■ **Problem description**
Extract all lines in the data that contain the word "knee".

*** Opening Records supplied ***

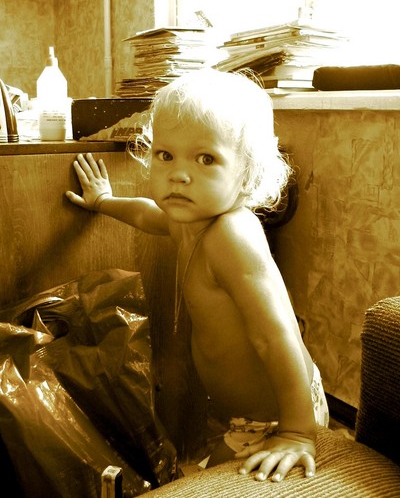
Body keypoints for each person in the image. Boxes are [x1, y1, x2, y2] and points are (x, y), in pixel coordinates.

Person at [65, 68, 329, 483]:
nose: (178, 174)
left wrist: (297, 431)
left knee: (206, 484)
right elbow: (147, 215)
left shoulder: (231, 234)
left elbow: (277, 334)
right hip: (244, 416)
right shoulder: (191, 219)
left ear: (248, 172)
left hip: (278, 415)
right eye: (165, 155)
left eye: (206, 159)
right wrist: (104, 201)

*** Closing Records supplied ***
*** Opening Records supplied ***

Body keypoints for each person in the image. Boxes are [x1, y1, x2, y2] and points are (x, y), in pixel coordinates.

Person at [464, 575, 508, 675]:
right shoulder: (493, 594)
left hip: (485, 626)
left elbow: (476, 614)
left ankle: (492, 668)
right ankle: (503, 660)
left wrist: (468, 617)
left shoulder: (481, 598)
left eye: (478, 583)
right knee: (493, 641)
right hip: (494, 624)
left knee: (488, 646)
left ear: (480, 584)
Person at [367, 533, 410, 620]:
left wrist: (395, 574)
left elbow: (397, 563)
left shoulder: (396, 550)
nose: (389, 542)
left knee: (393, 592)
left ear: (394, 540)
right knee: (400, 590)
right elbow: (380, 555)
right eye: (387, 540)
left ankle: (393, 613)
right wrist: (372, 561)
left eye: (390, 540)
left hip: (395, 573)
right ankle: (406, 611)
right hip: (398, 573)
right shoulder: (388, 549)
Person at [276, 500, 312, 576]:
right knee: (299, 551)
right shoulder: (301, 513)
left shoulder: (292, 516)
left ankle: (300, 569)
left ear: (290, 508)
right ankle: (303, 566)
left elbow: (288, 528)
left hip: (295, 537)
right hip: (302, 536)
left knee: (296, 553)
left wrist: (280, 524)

*** Closing Records supplied ***

■ **Solution to this problem**
left knee: (206, 484)
right knee: (493, 641)
left knee: (488, 646)
left knee: (393, 592)
right knee: (400, 590)
right knee: (299, 551)
left knee: (296, 553)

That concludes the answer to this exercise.